_EXERCISE:_ Render the records below as a Markdown table with the columns Row and Line, numbering the rows in order and leaving out blank lines.

--- start of DATA LISTING ---

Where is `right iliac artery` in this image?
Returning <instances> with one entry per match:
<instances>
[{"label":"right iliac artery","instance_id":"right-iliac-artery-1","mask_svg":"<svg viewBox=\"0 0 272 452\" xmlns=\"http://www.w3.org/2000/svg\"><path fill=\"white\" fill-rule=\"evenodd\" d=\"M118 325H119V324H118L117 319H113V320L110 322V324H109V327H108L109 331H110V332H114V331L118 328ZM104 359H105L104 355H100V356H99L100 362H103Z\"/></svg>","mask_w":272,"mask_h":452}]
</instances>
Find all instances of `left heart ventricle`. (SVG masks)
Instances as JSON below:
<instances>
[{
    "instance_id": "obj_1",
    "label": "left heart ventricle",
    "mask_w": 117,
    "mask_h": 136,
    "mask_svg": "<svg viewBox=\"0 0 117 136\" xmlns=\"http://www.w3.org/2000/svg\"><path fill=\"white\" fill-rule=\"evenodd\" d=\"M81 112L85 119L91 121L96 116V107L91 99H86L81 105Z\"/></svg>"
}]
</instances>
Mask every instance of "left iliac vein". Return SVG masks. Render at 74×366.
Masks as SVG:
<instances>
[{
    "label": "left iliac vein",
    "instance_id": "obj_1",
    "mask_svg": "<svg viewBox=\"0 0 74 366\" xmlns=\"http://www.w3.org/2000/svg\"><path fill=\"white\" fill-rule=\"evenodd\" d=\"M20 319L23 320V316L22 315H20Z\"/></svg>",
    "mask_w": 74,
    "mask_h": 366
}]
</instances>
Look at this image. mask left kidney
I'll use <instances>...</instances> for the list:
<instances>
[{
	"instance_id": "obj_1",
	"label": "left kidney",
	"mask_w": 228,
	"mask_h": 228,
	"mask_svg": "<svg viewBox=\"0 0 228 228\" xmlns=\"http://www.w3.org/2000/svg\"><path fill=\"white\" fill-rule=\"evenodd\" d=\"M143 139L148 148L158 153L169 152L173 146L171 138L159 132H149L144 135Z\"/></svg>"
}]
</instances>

--- end of DATA LISTING ---

_THE SOLUTION:_
| Row | Line |
|---|---|
| 1 | Where is `right iliac artery` in this image? |
| 2 | Returning <instances> with one entry per match: |
| 3 | <instances> |
| 4 | [{"label":"right iliac artery","instance_id":"right-iliac-artery-1","mask_svg":"<svg viewBox=\"0 0 272 452\" xmlns=\"http://www.w3.org/2000/svg\"><path fill=\"white\" fill-rule=\"evenodd\" d=\"M118 325H119V324H118L117 319H113V320L110 322V324H109V327H108L109 331H110V332H114V331L118 328ZM104 359H105L104 355H100V356H99L100 362H103Z\"/></svg>","mask_w":272,"mask_h":452}] |
| 5 | </instances> |
| 6 | Find all instances of `left heart ventricle`. (SVG masks) |
| 7 | Instances as JSON below: |
| 8 | <instances> |
| 9 | [{ |
| 10 |     "instance_id": "obj_1", |
| 11 |     "label": "left heart ventricle", |
| 12 |     "mask_w": 117, |
| 13 |     "mask_h": 136, |
| 14 |     "mask_svg": "<svg viewBox=\"0 0 117 136\" xmlns=\"http://www.w3.org/2000/svg\"><path fill=\"white\" fill-rule=\"evenodd\" d=\"M81 112L85 119L91 121L96 116V107L91 99H86L81 105Z\"/></svg>" |
| 15 | }] |
| 16 | </instances> |
| 17 | Mask every instance of "left iliac vein". Return SVG masks. Render at 74×366. |
| 18 | Masks as SVG: |
| 19 | <instances> |
| 20 | [{ |
| 21 |     "label": "left iliac vein", |
| 22 |     "instance_id": "obj_1", |
| 23 |     "mask_svg": "<svg viewBox=\"0 0 74 366\" xmlns=\"http://www.w3.org/2000/svg\"><path fill=\"white\" fill-rule=\"evenodd\" d=\"M20 319L23 320V316L22 315H20Z\"/></svg>", |
| 24 |     "mask_w": 74, |
| 25 |     "mask_h": 366 |
| 26 | }] |
| 27 | </instances> |
| 28 | Look at this image. mask left kidney |
| 29 | I'll use <instances>...</instances> for the list: |
| 30 | <instances> |
| 31 | [{ |
| 32 | 	"instance_id": "obj_1", |
| 33 | 	"label": "left kidney", |
| 34 | 	"mask_w": 228, |
| 35 | 	"mask_h": 228, |
| 36 | 	"mask_svg": "<svg viewBox=\"0 0 228 228\" xmlns=\"http://www.w3.org/2000/svg\"><path fill=\"white\" fill-rule=\"evenodd\" d=\"M143 139L148 148L158 153L169 152L173 146L171 138L159 132H149L144 135Z\"/></svg>" |
| 37 | }] |
| 38 | </instances> |